■ Prompt ■
A word-for-word copy of the listing that follows is required.

■ Records ■

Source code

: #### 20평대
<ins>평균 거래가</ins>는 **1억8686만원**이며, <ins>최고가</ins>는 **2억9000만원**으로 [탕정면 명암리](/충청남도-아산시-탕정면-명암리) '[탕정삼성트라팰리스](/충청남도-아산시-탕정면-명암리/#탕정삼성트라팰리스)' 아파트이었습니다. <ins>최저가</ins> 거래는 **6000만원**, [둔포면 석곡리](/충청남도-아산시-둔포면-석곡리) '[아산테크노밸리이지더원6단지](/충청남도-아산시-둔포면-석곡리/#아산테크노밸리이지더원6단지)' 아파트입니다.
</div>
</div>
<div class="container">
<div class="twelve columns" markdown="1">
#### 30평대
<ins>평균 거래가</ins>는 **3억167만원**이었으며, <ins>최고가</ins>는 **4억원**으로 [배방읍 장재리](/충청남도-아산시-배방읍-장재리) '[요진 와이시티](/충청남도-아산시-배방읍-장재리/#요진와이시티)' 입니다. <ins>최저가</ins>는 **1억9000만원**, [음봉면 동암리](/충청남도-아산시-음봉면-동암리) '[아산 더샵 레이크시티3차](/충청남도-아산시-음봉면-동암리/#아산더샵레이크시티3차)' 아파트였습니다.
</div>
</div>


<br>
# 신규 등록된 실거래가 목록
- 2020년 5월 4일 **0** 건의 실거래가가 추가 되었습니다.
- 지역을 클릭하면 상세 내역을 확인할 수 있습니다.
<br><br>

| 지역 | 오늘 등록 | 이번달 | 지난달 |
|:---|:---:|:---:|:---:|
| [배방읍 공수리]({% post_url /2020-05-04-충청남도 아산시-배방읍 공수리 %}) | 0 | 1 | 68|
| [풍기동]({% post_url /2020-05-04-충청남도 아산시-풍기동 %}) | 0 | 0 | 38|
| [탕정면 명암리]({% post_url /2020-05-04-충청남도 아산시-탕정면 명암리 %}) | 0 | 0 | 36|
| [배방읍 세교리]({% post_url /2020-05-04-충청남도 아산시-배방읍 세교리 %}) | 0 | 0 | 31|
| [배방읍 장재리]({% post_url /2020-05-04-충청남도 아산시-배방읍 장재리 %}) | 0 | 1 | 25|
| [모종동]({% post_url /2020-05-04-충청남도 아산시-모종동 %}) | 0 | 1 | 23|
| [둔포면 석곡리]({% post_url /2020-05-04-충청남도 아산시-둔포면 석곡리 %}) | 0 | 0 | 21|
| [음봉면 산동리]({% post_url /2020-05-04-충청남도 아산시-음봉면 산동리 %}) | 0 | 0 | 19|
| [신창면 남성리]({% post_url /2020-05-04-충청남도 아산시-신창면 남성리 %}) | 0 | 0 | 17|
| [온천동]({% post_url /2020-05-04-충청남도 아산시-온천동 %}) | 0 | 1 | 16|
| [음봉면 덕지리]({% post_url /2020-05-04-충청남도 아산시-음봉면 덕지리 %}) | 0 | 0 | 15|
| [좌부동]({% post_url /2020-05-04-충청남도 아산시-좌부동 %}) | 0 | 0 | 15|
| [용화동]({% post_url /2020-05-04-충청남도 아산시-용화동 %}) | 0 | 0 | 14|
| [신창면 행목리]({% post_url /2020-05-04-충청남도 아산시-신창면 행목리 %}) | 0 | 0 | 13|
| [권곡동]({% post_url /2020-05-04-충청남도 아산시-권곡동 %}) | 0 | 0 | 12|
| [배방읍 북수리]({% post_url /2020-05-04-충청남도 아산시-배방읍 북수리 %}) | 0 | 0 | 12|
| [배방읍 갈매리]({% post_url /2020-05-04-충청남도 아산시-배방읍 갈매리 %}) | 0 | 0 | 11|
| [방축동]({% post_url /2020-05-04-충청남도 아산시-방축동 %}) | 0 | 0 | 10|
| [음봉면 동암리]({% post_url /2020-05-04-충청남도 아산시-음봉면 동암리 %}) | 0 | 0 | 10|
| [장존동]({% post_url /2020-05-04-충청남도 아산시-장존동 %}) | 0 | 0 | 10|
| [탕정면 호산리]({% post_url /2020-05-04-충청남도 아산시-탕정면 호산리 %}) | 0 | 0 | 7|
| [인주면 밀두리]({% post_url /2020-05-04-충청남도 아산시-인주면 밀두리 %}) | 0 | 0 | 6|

■ Reply to the exercise ■
Source code

: #### 20평대
<ins>평균 거래가</ins>는 **1억8686만원**이며, <ins>최고가</ins>는 **2억9000만원**으로 [탕정면 명암리](/충청남도-아산시-탕정면-명암리) '[탕정삼성트라팰리스](/충청남도-아산시-탕정면-명암리/#탕정삼성트라팰리스)' 아파트이었습니다. <ins>최저가</ins> 거래는 **6000만원**, [둔포면 석곡리](/충청남도-아산시-둔포면-석곡리) '[아산테크노밸리이지더원6단지](/충청남도-아산시-둔포면-석곡리/#아산테크노밸리이지더원6단지)' 아파트입니다.
</div>
</div>
<div class="container">
<div class="twelve columns" markdown="1">
#### 30평대
<ins>평균 거래가</ins>는 **3억167만원**이었으며, <ins>최고가</ins>는 **4억원**으로 [배방읍 장재리](/충청남도-아산시-배방읍-장재리) '[요진 와이시티](/충청남도-아산시-배방읍-장재리/#요진와이시티)' 입니다. <ins>최저가</ins>는 **1억9000만원**, [음봉면 동암리](/충청남도-아산시-음봉면-동암리) '[아산 더샵 레이크시티3차](/충청남도-아산시-음봉면-동암리/#아산더샵레이크시티3차)' 아파트였습니다.
</div>
</div>


<br>
# 신규 등록된 실거래가 목록
- 2020년 5월 4일 **0** 건의 실거래가가 추가 되었습니다.
- 지역을 클릭하면 상세 내역을 확인할 수 있습니다.
<br><br>

| 지역 | 오늘 등록 | 이번달 | 지난달 |
|:---|:---:|:---:|:---:|
| [배방읍 공수리]({% post_url /2020-05-04-충청남도 아산시-배방읍 공수리 %}) | 0 | 1 | 68|
| [풍기동]({% post_url /2020-05-04-충청남도 아산시-풍기동 %}) | 0 | 0 | 38|
| [탕정면 명암리]({% post_url /2020-05-04-충청남도 아산시-탕정면 명암리 %}) | 0 | 0 | 36|
| [배방읍 세교리]({% post_url /2020-05-04-충청남도 아산시-배방읍 세교리 %}) | 0 | 0 | 31|
| [배방읍 장재리]({% post_url /2020-05-04-충청남도 아산시-배방읍 장재리 %}) | 0 | 1 | 25|
| [모종동]({% post_url /2020-05-04-충청남도 아산시-모종동 %}) | 0 | 1 | 23|
| [둔포면 석곡리]({% post_url /2020-05-04-충청남도 아산시-둔포면 석곡리 %}) | 0 | 0 | 21|
| [음봉면 산동리]({% post_url /2020-05-04-충청남도 아산시-음봉면 산동리 %}) | 0 | 0 | 19|
| [신창면 남성리]({% post_url /2020-05-04-충청남도 아산시-신창면 남성리 %}) | 0 | 0 | 17|
| [온천동]({% post_url /2020-05-04-충청남도 아산시-온천동 %}) | 0 | 1 | 16|
| [음봉면 덕지리]({% post_url /2020-05-04-충청남도 아산시-음봉면 덕지리 %}) | 0 | 0 | 15|
| [좌부동]({% post_url /2020-05-04-충청남도 아산시-좌부동 %}) | 0 | 0 | 15|
| [용화동]({% post_url /2020-05-04-충청남도 아산시-용화동 %}) | 0 | 0 | 14|
| [신창면 행목리]({% post_url /2020-05-04-충청남도 아산시-신창면 행목리 %}) | 0 | 0 | 13|
| [권곡동]({% post_url /2020-05-04-충청남도 아산시-권곡동 %}) | 0 | 0 | 12|
| [배방읍 북수리]({% post_url /2020-05-04-충청남도 아산시-배방읍 북수리 %}) | 0 | 0 | 12|
| [배방읍 갈매리]({% post_url /2020-05-04-충청남도 아산시-배방읍 갈매리 %}) | 0 | 0 | 11|
| [방축동]({% post_url /2020-05-04-충청남도 아산시-방축동 %}) | 0 | 0 | 10|
| [음봉면 동암리]({% post_url /2020-05-04-충청남도 아산시-음봉면 동암리 %}) | 0 | 0 | 10|
| [장존동]({% post_url /2020-05-04-충청남도 아산시-장존동 %}) | 0 | 0 | 10|
| [탕정면 호산리]({% post_url /2020-05-04-충청남도 아산시-탕정면 호산리 %}) | 0 | 0 | 7|
| [인주면 밀두리]({% post_url /2020-05-04-충청남도 아산시-인주면 밀두리 %}) | 0 | 0 | 6|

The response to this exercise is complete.